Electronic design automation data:
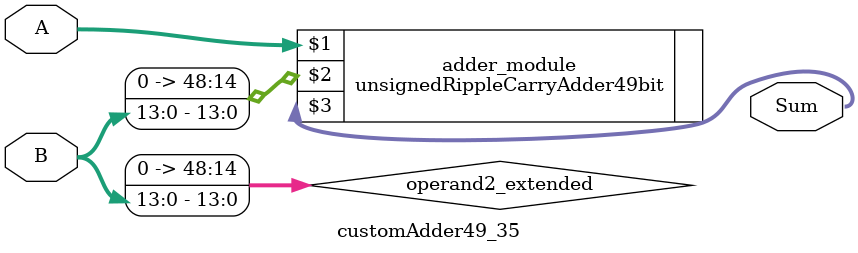
<source format=v>
module customAdder49_35(
                        input [48 : 0] A,
                        input [13 : 0] B,
                        
                        output [49 : 0] Sum
                );

        wire [48 : 0] operand2_extended;
        
        assign operand2_extended =  {35'b0, B};
        
        unsignedRippleCarryAdder49bit adder_module(
            A,
            operand2_extended,
            Sum
        );
        
        endmodule
        
</source>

_ACTION ITEM_.
The entries above need an exact copy without their pictures.

_WRITTEN SOLUTION_.
<source format=v>
module customAdder49_35(
                        input [48 : 0] A,
                        input [13 : 0] B,
                        
                        output [49 : 0] Sum
                );

        wire [48 : 0] operand2_extended;
        
        assign operand2_extended =  {35'b0, B};
        
        unsignedRippleCarryAdder49bit adder_module(
            A,
            operand2_extended,
            Sum
        );
        
        endmodule
        
</source>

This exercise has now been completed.